In the beginning it was breastfeeding. For all of the reasons that I have talked of before every attempt with breastfeeding and Piran didn’t go well. And I have always been okay with my decision to formula feed. It was the physical reactions that I had when he wouldn’t feed, when it was so hard and actually it didn’t feel right TO ME. I started to feel angry towards him for many reasons. And there is nothing I have ever been through in my life that I want to repeat less, feeling so frustrated and angry with something that you are meant to love unconditionally is a horrible thing. When I was pregnant with Kate it bought all this up again and I made the decision to not even put myself in a position where that could happen again, I could feel that way towards a child, so she was formula fed from the minute she was born.
Recently I am really struggling again with the physical demands that being a mum puts on you. The lifting, the carrying. In and out of the car, in and out of the bath. Chasing children when all you want them to do is just get in the bloody car. The wrestling a plank-like child into the buggy or the car seat for the millionth time. Picking up the tantruming toddler to ensure that they are safe. Feeling like you are in a WWF match when trying to change a nappy. I literally have to pin Kate to the ground some times to stop poo getting everywhere. Actually wrestling Piran into clothes some days after an hour of trying every trick in the book to get him to get dressed.

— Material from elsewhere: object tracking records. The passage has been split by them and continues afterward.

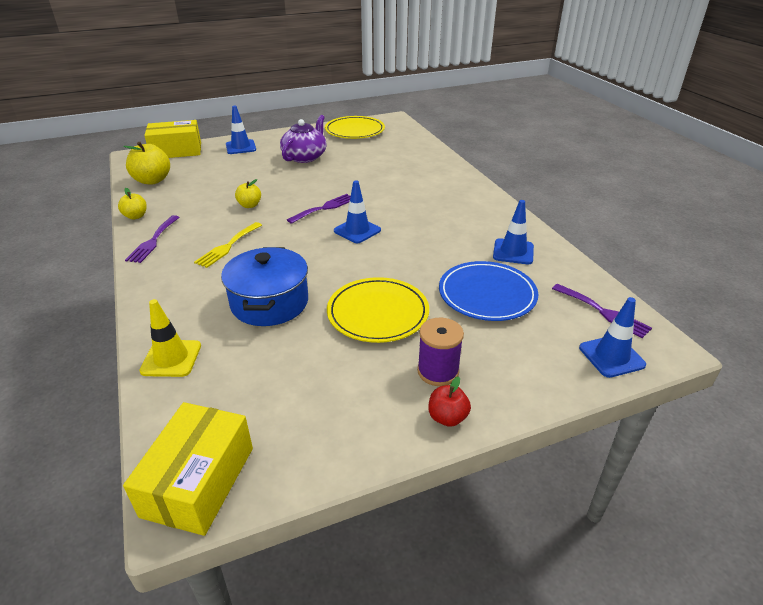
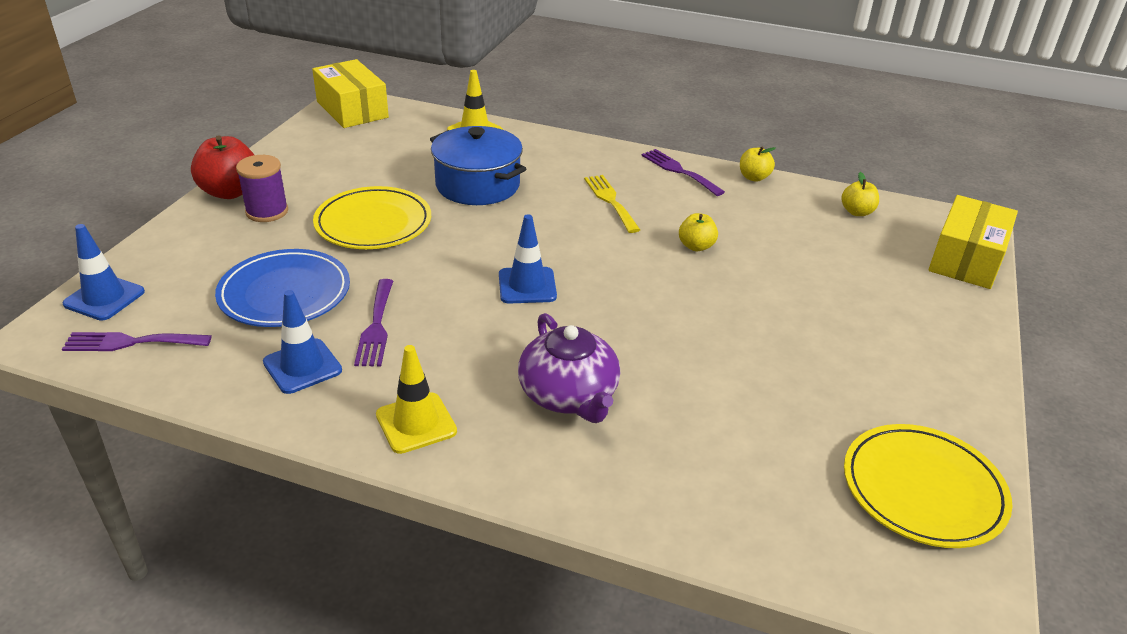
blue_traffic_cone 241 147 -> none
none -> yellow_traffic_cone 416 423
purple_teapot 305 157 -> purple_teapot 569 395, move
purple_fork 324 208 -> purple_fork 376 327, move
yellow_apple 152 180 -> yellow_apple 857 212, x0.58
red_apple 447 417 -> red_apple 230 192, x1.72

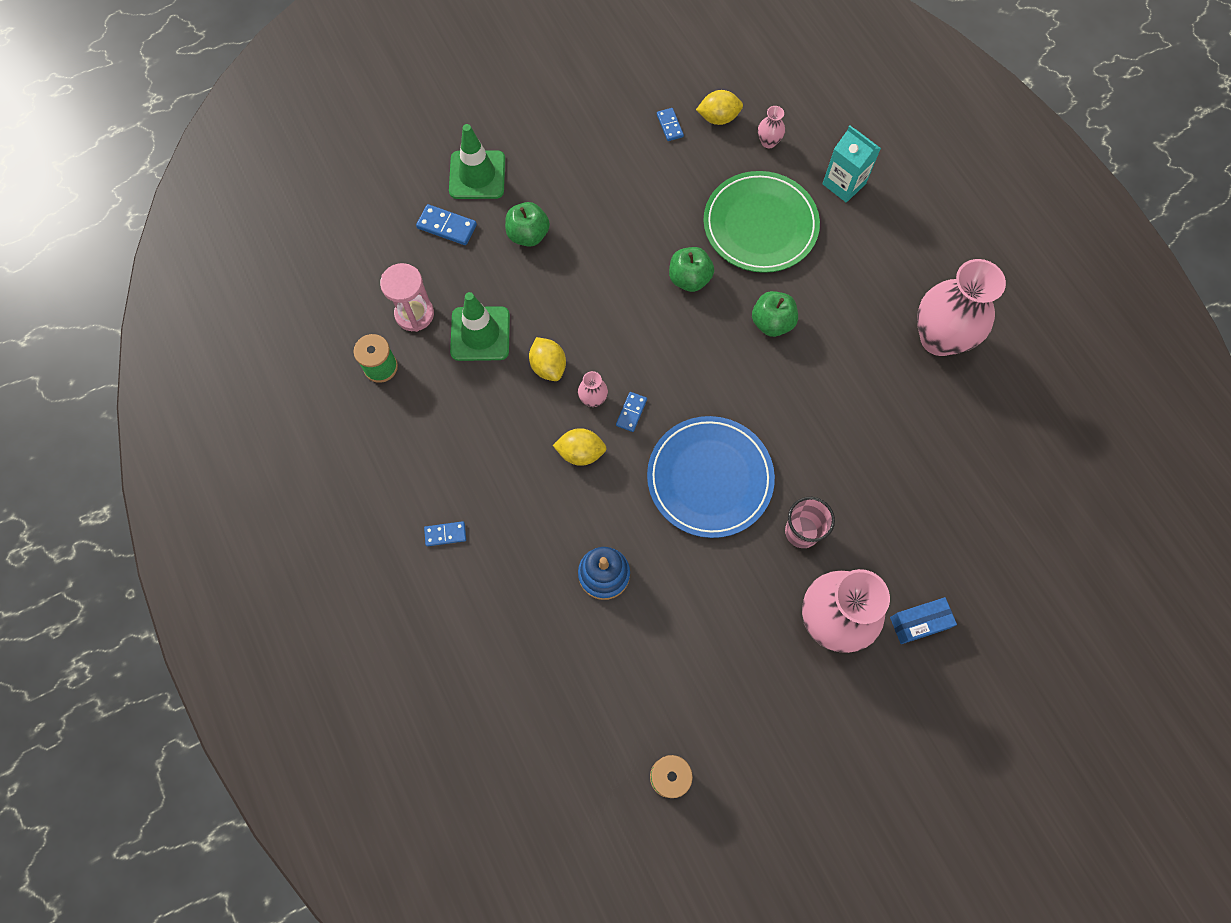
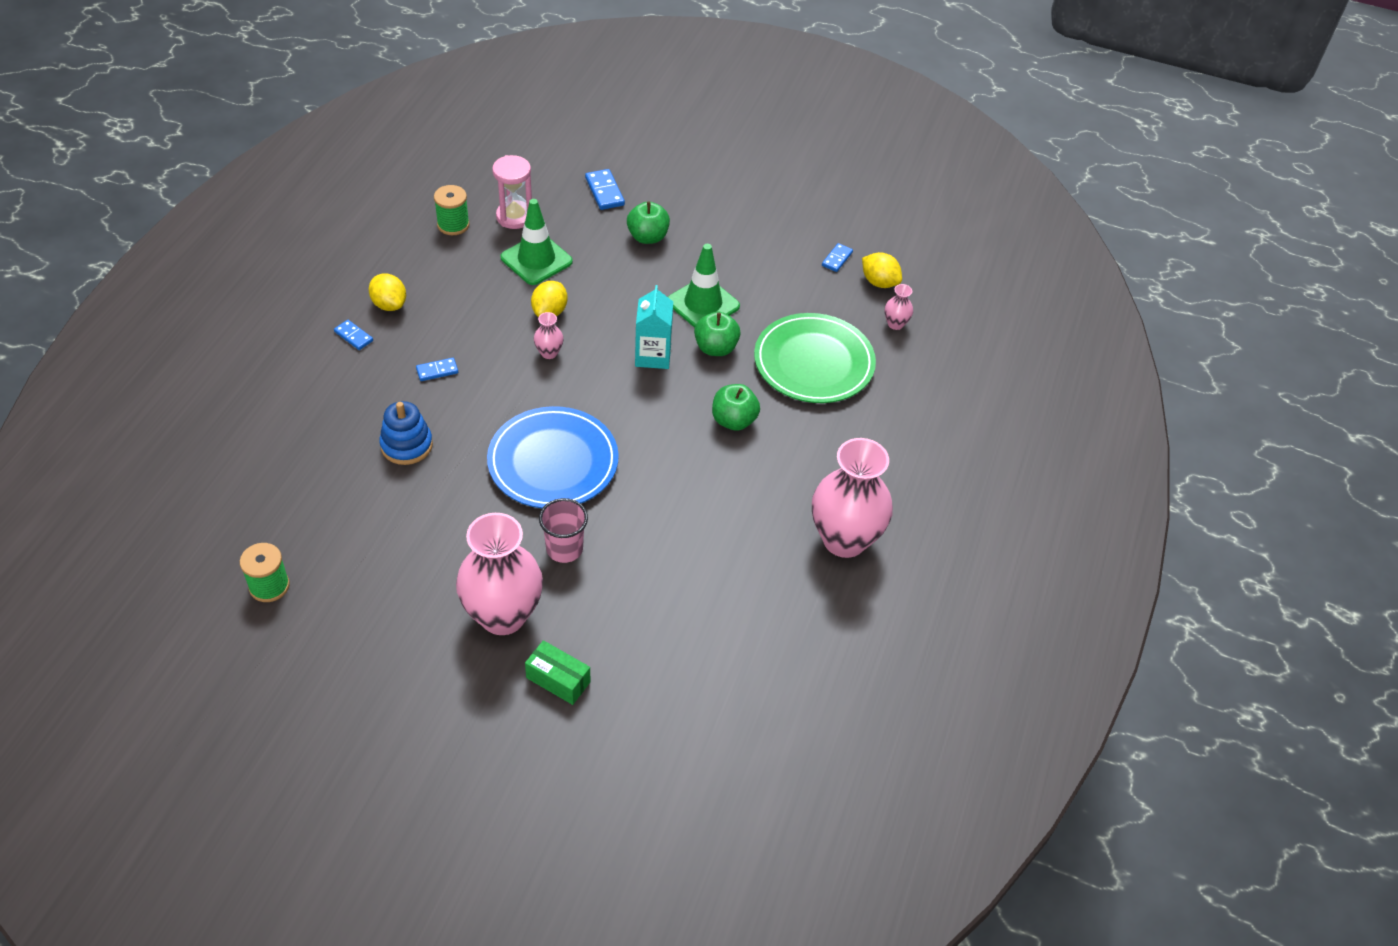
green_traffic_cone 477 175 -> green_traffic_cone 703 304, move
yellow_lemon 580 453 -> yellow_lemon 389 304, move
blue_domino 631 412 -> blue_domino 437 371, move
turquoise_carton 844 184 -> turquoise_carton 653 355, move
blue_box 918 623 -> green_box 558 680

Then there is the toll that lack of sleep takes on me. The nights squished into a toddler bed, or with a tiny corner of my own bed as another child has taken over. There is the being hit around the head with a book at 5.15am to shouts of ‘Mummy READ’ when Kate has got out of her room.
And then there is the “Mummy Do It” – months and months of this from Piran, as a result of how much time Mr C was away last year but such a physical drain on me. And then Kate started. For weeks it has been Mummy only and the screaming and the crying is just too much if some one else tries to do it. The climbing on me and fighting for who gets to sit on my lap, when they both want me to do something at the same time they throw themselves at me. Kate hanging off my legs. Kate hitting me in the face at times when I say no or do something she has decided that she doesn’t approve of.
I know that it has been really hard and much worse recently. I have had a bad back and so I have been unable to do what I would usually do. That means more time on the floor trying to explain why I am unable to do what they want me to and them climbing all over me. Kate made my back much, much worse by shoving me one day when she didn’t want me to be cooking the dinner. She’s only 22 months old. Crazy.
I love the cuddles. I spend a lot of the day reaching out, asking for a cuddle, stealing a kiss. But when it is them wanting more from me I really struggle. I have always had a thing about personal space, linked to my anxiety and I guess I thought that my children would magically bypass those barriers that I have had set up for so many years. But they don’t and I spend a lot of time trying to fight down the urge to run upstairs and hide under my duvet and scream GO AWAY at anyone that wants something from me. I don’t think that this is a symptom of my PND, I think that it is much more a part of me than that.
Logically I know that as my kids get older this will all get easier and there will be a time that I will give anything for some physical contact from one or the other of them. But right now it feels all emcompassing and so very hard.
Heather still wins on the kids fighting for a cuddle though, with twins she has had to deal with that since the day she became a mum!